EU Commits to 55 Per Cent Cut in Greenhouse Gas Emissions, Boris to 68 Per Cent in UK

by A.P.

BRUSSELS (AP) — European Union leaders reached a hard-fought deal Friday to cut the bloc’s net greenhouse gas emissions by at least 55 per cent by the end of the decade compared with 1990 levels, avoiding a hugely embarrassing deadlock ahead of a U.N. climate meeting this weekend.

Following night-long discussions at their two-day summit in Brussels, the 27 member states approved the EU executive commission’s proposal to toughen the bloc’s intermediate target on the way to climate neutrality by mid-century, after a group of reluctant, coal-reliant countries finally agreed to support the improved goal.

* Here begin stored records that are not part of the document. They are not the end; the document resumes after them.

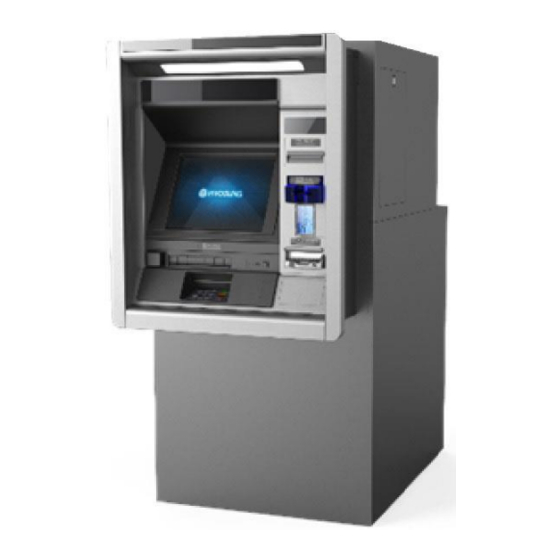
At what (x,y) coordinates should I click in order to perform the action: click on keypad. Please return your answer as a coordinate pair (x, y). The height and width of the screenshot is (560, 560). Looking at the image, I should click on (191, 287), (226, 287), (225, 300), (185, 297).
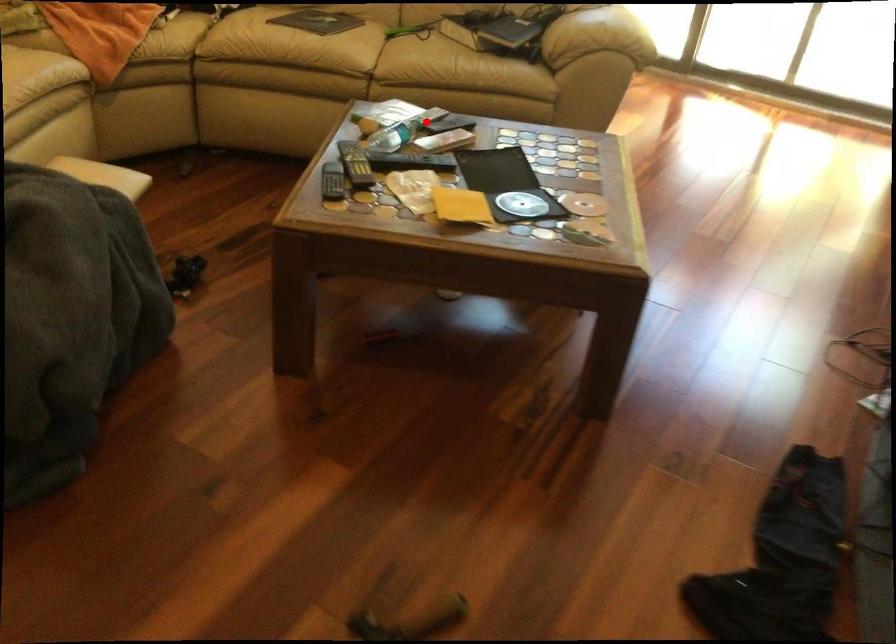
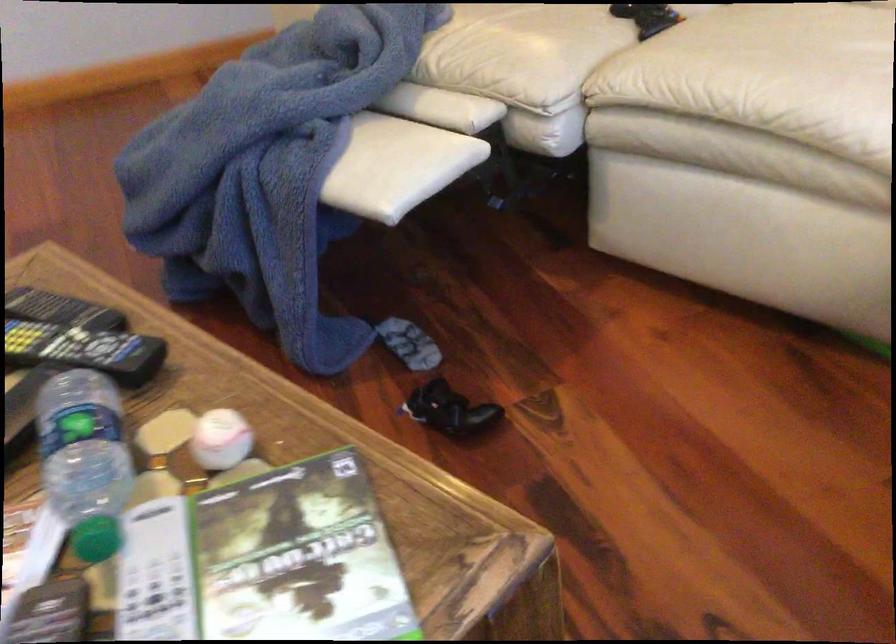
Question: I am providing you with two images of the same scene from different viewpoints. A red point is shown in image1. For the corresponding object point in image2, is it positioned nearer or farther from the camera?

Choices:
 (A) Nearer
 (B) Farther

Answer: (A)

“Europe is the leader in the fight against climate change,” tweeted EU Council president Charles Michel as daylight broke over the EU capital city. “We decided to cut our greenhouse gas emissions of at least 55 per cent by 2030.”

Five years after the Paris agreement, the EU wants to be a leader in the fight against global warming. Yet the bloc’s heads of state and government were unable to agree on the new target the last time they met in October, mainly because of financial concerns by eastern nations seeking more clarity about how to fund and handle the green transition.

But the long-awaited deal on a massive long-term budget and coronavirus recovery clinched Thursday by EU leaders swung the momentum.